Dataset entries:
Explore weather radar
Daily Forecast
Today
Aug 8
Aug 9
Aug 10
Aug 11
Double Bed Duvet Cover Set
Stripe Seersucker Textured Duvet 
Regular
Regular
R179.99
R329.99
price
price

==

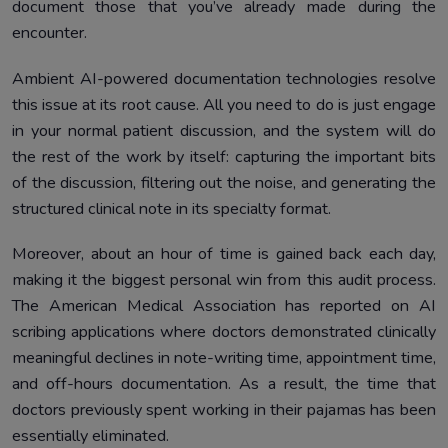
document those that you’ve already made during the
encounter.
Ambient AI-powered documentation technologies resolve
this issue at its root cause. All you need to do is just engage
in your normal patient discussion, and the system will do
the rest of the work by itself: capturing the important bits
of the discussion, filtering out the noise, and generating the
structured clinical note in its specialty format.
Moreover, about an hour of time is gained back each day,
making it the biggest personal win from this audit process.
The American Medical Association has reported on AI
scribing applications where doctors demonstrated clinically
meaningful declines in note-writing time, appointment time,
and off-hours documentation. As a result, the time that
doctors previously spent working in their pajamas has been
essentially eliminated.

== Task to carry out ==
For the word "this", say how many lines of the records above contain it. Reply with the number alone.

== Task solution ==
2